**Selected excerpt**
%%
Late last year the Upper Mattaponi bought 855 acres of riverfront land from a gravel mine company. The tribe plans to use the land for environmental conservation and ecotourism.

TRANSCRIPT OF VIDEO

FRANK ADAMS (CHIEF, UPPER MATTAPONI INDIAN TRIBE): My name is Frank Adams. I'm Chief of the Upper Mattaponi Tribe. This is approximately 855 acres of reclaimed soil that used to be a sand and gravel mining operation. And when this property came onto the market, came up for sale, we decided that we could buy this property if we could write a conservation grant. So, we wrote a federal grant and was successful about six, nine months later. So, we had a contract signed, and we used the grant funding to pay for the property, slightly more than $3 million.

Because it is a property that's in our cultural living area. This is where we used to spend all of our time. But we would like to, since we do have some river frontage and some lake frontage, we would like to establish a fish hatchery on this property to help generate and improve the habitat of the shad and blueback herring that migrate up the river every year, along with mussels and other things that clean the water and whatnot.

Took us 20 years to get federally recognized after we got a bill sponsored in the Congress. But being federally recognized opens up so many more doors, so many more opportunities for funding to purchase properties like this and/or just build our government, hire staff. Being federally recognized has opened many doors for us.
%%
[Spatial layout items]
%%
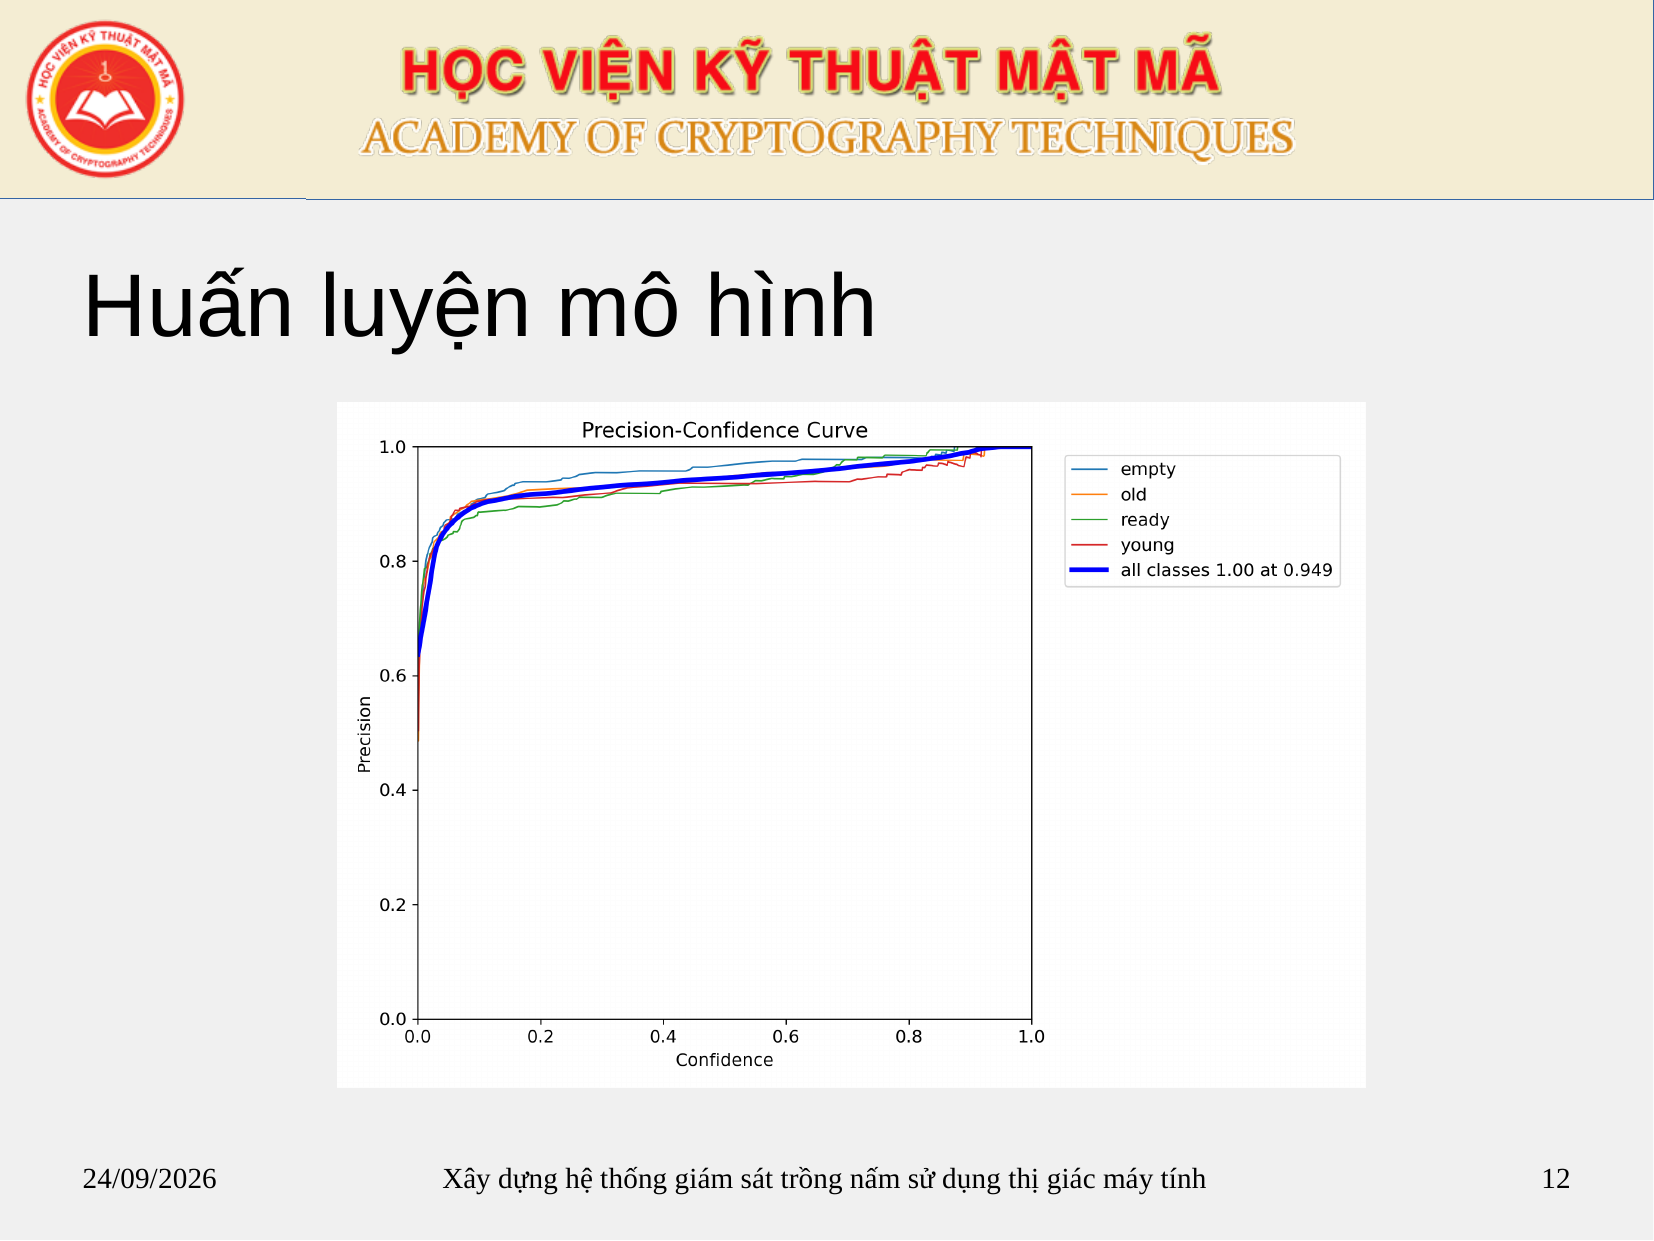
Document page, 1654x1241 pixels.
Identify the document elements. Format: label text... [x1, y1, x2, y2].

picture [17, 11, 194, 188]
picture [358, 31, 1296, 165]
picture [337, 402, 1366, 1088]
title Huấn luyện mô hình [82, 236, 1576, 375]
%%
**Required work**
Reproduce word for word the stretch of the Upper Mattaponi land passage above from "Because it is" through "doors for us.".

**Answer to the task**
Because it is a property that's in our cultural living area. This is where we used to spend all of our time. But we would like to, since we do have some river frontage and some lake frontage, we would like to establish a fish hatchery on this property to help generate and improve the habitat of the shad and blueback herring that migrate up the river every year, along with mussels and other things that clean the water and whatnot.

Took us 20 years to get federally recognized after we got a bill sponsored in the Congress. But being federally recognized opens up so many more doors, so many more opportunities for funding to purchase properties like this and/or just build our government, hire staff. Being federally recognized has opened many doors for us.